I agree, though, that in an actual rebellion, private possession of explosives and the knowledge of how to use them effectively would be worth thousands and thousands of men with rifles.
The "people" in this instance refers to the distinction between the newly constituted government (the potential infringer) as opposed to the individual STATE (i.e, the people).
So I take it that the First Amendment protects the right of state legislatures to peaceably assemble to pass laws, and the Fourth Amendment protects state governments from intrusions into their papers and effects, but neither has no impact on the power of the Feds to ban political meetings or search your house?
Winston Churchill's advice to Englishmen
in the event of a German invasion:
Each one kill one.
So I take it that the First Amendment protects the right of state legislatures to peaceably assemble to pass laws...
Rob Lyman: but we usually don't think of newspapers (First Amendment) or the owners of papers and effects (Fourth) in terms of state governments. But "well-regulated militias" are obviously governmental organizations.
Thought experiment: let's say a particular state government was genuinely concerned about federal tyranny, and like Switzerland required all able-bodied males to own rifles and participate in drills. But, in the interest of gun safety, and to make it difficult for these weapons to pass into use by criminals, it set up secured storage facilities and required that all the guns be stored there. Oh, and it authorized a number of different long gun models for use, but only officers were authorized to use handguns.
Now, I'd be against such a system, because I think citizens ought to be able to keep firearms at home for protection, but I think an honest, plain reading of the constitution would compel one to admit that the state in question was not acting unconstitutionally.
And for the record I oppose firearms bans, but think gun owners -- the vast majority of whom are responsible, prudent people -- ought to support regulations that enhance public safety (the kind of thing we see in countries that enjoy widespread firearms ownership but much lower rates of gun crime and homicide, ie., Switzerland, Canada, Germany, Finland).
But "well-regulated militias" are obviously governmental organizations.
Well, fine, but that's not what Ulysses said (he said people = state), or what the amendment says (the right of the "people," not the right of the "militia").

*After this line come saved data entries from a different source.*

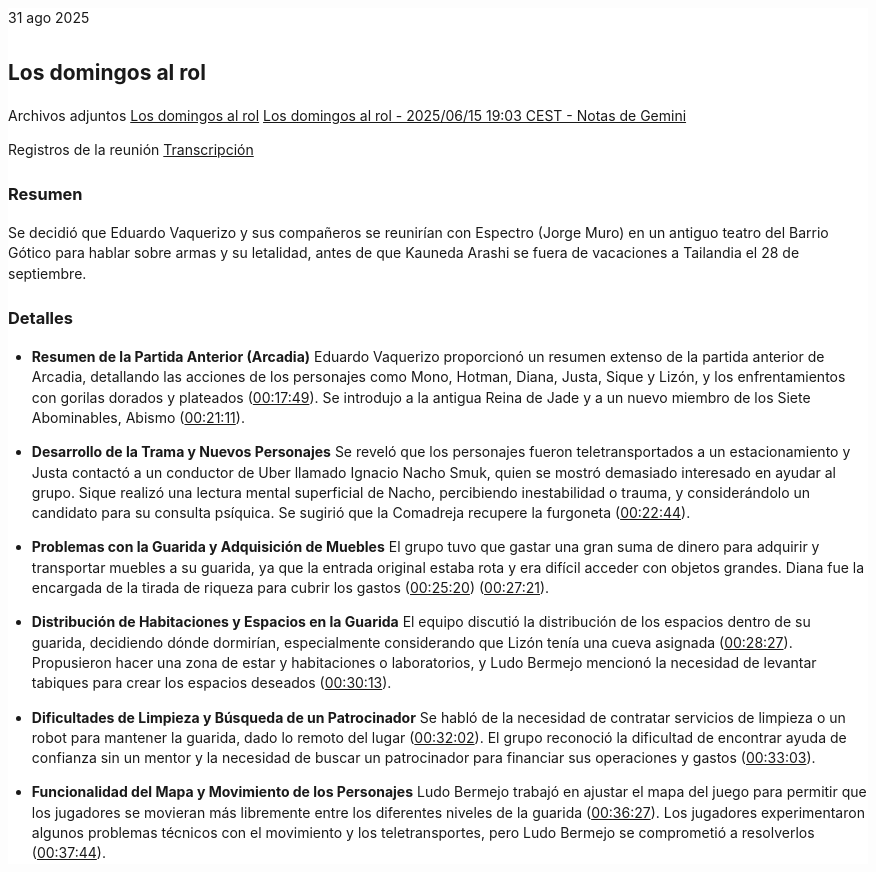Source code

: 31 ago 2025

## Los domingos al rol

Archivos adjuntos [Los domingos al rol](https://www.google.com/calendar/event?eid=MjhiZThraXA5NnNzcDNtMmkwODl2aTEzMjZfMjAyNTA4MzFUMTYzMDAwWiBsdWRvLmJlcm1lam9AdGVpbWFzLmNvbQ) [Los domingos al rol - 2025/06/15 19:03 CEST - Notas de Gemini](https://docs.google.com/document/d/1fR7kh7wQ2klXh3GOERQTGBvz4SiqpX2C9OXhczr63gM/edit?usp=meet_tnfm_calendar) 

Registros de la reunión [Transcripción](?tab=t.mntqfteqpp6v) 

### Resumen

Se decidió que Eduardo Vaquerizo y sus compañeros se reunirían con Espectro (Jorge Muro) en un antiguo teatro del Barrio Gótico para hablar sobre armas y su letalidad, antes de que Kauneda Arashi se fuera de vacaciones a Tailandia el 28 de septiembre.

### Detalles

* **Resumen de la Partida Anterior (Arcadia)** Eduardo Vaquerizo proporcionó un resumen extenso de la partida anterior de Arcadia, detallando las acciones de los personajes como Mono, Hotman, Diana, Justa, Sique y Lizón, y los enfrentamientos con gorilas dorados y plateados ([00:17:49](?tab=t.mntqfteqpp6v#heading=h.s0tayycpyft4)). Se introdujo a la antigua Reina de Jade y a un nuevo miembro de los Siete Abominables, Abismo ([00:21:11](?tab=t.mntqfteqpp6v#heading=h.b5t2dtc7nxrz)).

* **Desarrollo de la Trama y Nuevos Personajes** Se reveló que los personajes fueron teletransportados a un estacionamiento y Justa contactó a un conductor de Uber llamado Ignacio Nacho Smuk, quien se mostró demasiado interesado en ayudar al grupo. Sique realizó una lectura mental superficial de Nacho, percibiendo inestabilidad o trauma, y considerándolo un candidato para su consulta psíquica. Se sugirió que la Comadreja recupere la furgoneta ([00:22:44](?tab=t.mntqfteqpp6v#heading=h.3cm5xyryab81)).

* **Problemas con la Guarida y Adquisición de Muebles** El grupo tuvo que gastar una gran suma de dinero para adquirir y transportar muebles a su guarida, ya que la entrada original estaba rota y era difícil acceder con objetos grandes. Diana fue la encargada de la tirada de riqueza para cubrir los gastos ([00:25:20](?tab=t.mntqfteqpp6v#heading=h.ix4fict1l6uq)) ([00:27:21](?tab=t.mntqfteqpp6v#heading=h.z8vcudlalo97)).

* **Distribución de Habitaciones y Espacios en la Guarida** El equipo discutió la distribución de los espacios dentro de su guarida, decidiendo dónde dormirían, especialmente considerando que Lizón tenía una cueva asignada ([00:28:27](?tab=t.mntqfteqpp6v#heading=h.eb5x8djskvzl)). Propusieron hacer una zona de estar y habitaciones o laboratorios, y Ludo Bermejo mencionó la necesidad de levantar tabiques para crear los espacios deseados ([00:30:13](?tab=t.mntqfteqpp6v#heading=h.k466pbkub41p)).

* **Dificultades de Limpieza y Búsqueda de un Patrocinador** Se habló de la necesidad de contratar servicios de limpieza o un robot para mantener la guarida, dado lo remoto del lugar ([00:32:02](?tab=t.mntqfteqpp6v#heading=h.cojpd4a7n7fp)). El grupo reconoció la dificultad de encontrar ayuda de confianza sin un mentor y la necesidad de buscar un patrocinador para financiar sus operaciones y gastos ([00:33:03](?tab=t.mntqfteqpp6v#heading=h.n8tbtaykpsnv)).

* **Funcionalidad del Mapa y Movimiento de los Personajes** Ludo Bermejo trabajó en ajustar el mapa del juego para permitir que los jugadores se movieran más libremente entre los diferentes niveles de la guarida ([00:36:27](?tab=t.mntqfteqpp6v#heading=h.61wgjithilqv)). Los jugadores experimentaron algunos problemas técnicos con el movimiento y los teletransportes, pero Ludo Bermejo se comprometió a resolverlos ([00:37:44](?tab=t.mntqfteqpp6v#heading=h.ingzbrulhmx6)).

And of course, it seems to me fair for citizens to be worried about state-level tyranny too, given that it actually occurred in living memory.
I think an honest, plain reading of the constitution would compel one to admit that the state in question was not acting unconstitutionally.
If you're presuming that they also ban all private possession of arms, I'd disagree (though this probably isn't the time for a knock-down fight over it).
[Gun owners] ought to support regulations that enhance public safety (the kind of thing we see in countries that enjoy widespread firearms ownership but much lower rates of gun crime and homicide
Well, if you know of any such regulations, let me know. There are plenty of theoretical ones--required training and licensing, for instance--which seem to respond to vanishingly tiny threats (accidents are tragic but also infrequent). And of course the US has enjoyed much looser gun laws in the no-so-distant past, which corresponded with (but were not necessarily the cause of) much lower crime.
As in health care, international comparisons are tricky. Mexico has much stricter laws than the US, but isn't exactly Switzerland.
You know, I went to law school, and I felt we never spent enough time on the Third Amendment. There were whole semesters dedicated to different clauses of the First Amendment, and we blew past the Third in about two minutes on the second day of Con Law. Maybe that's my niche. Third Amendment scholar.